The following cases highlight where it does not work as expected:
- Mobile-install is only supported via the Starlark rules of `rules_android`.
See the ["brief history of mobile-install"](#mobile-install-history) for
more detail.
- Only devices running ART are supported. Mobile-install uses API and runtime features
that only exist on devices running ART, not Dalvik. Any Android runtime more
recent than Android L (API 21+) should be compatible.
- Bazel itself must be run with a tool Java runtime _and_ language version
of 17 or higher.
- Bazel versions prior to 8.4.0 must specify some additional flags for
mobile-install. See [the Bazel Android tutorial](/start/android-app). These
flags inform Bazel where the Starlark mobile-install aspect is and which
rules are supported.
### A brief history of mobile-install {:#mobile-install-history}
Earlier Bazel versions _natively_ included built-in build and test rules for
popular languages and ecosystems such as C++, Java, and Android. These rules
were therefore referred to as _native_ rules. Bazel 8 (released in 2024) removed
support for these rules because many of them had been migrated to the
[Starlark](/rules/language) language.
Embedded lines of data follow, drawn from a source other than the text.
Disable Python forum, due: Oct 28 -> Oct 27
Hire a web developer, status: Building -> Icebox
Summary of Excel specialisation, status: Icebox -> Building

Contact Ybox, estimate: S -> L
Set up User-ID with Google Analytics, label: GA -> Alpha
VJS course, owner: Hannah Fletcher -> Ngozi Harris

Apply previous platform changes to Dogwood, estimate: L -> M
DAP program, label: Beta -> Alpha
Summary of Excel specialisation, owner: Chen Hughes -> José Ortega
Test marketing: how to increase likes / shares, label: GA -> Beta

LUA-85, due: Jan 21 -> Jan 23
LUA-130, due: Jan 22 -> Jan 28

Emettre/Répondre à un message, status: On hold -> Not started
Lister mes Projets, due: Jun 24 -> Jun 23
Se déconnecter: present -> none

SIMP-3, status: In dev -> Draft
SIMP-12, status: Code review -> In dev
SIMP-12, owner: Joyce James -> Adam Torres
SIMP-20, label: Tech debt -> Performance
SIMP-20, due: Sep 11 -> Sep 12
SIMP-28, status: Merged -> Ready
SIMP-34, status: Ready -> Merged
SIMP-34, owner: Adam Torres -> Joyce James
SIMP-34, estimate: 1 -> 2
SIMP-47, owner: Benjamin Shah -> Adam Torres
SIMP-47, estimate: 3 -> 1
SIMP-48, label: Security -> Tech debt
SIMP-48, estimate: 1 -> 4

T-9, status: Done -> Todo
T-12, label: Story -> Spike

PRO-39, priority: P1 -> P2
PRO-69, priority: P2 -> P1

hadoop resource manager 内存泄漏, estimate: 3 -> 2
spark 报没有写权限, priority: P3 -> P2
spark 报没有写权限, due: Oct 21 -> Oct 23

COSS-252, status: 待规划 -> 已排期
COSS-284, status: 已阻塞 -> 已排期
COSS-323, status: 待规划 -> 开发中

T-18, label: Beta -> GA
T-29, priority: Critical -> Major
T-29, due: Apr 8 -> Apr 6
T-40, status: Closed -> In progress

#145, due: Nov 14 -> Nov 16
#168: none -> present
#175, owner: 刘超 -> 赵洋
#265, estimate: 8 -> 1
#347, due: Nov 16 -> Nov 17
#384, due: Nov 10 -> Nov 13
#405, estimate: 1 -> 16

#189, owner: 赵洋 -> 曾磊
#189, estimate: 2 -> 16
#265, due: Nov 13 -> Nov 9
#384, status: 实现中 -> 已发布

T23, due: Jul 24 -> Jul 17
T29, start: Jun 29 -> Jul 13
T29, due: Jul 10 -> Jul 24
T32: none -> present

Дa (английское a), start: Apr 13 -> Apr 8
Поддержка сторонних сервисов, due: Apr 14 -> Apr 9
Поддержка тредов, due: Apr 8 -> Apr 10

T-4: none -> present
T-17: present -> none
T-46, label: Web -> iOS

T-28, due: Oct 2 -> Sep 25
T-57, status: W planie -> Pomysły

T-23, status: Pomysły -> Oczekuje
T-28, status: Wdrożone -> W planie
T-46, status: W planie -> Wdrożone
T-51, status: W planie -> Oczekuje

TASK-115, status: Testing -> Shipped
See the ["Bazel 8.0 LTS blog post"](https://blog.bazel.build/2024/12/09/bazel-8-release.html){: .external}
for more details.
The legacy native Android rules also supported a legacy _native_ version of
mobile-install functionality. This is referred to as "mobile-install v1" or
"native mobile-install" now. This functionality was deleted in Bazel 8, along
with the built-in Android rules.
Now, all mobile-install functionality, as well as all Android build and test
rules, are implemented in Starlark and reside in the `rules_android` GitHub
repository. The latest version is known as "mobile-install v3" or "MIv3".
_Naming note_: There was a "mobile-install **v2**" available only internally
at Google at one point, but this was never published externally, and only v3
continues to be used for both Google-internal and OSS rules_android deployment.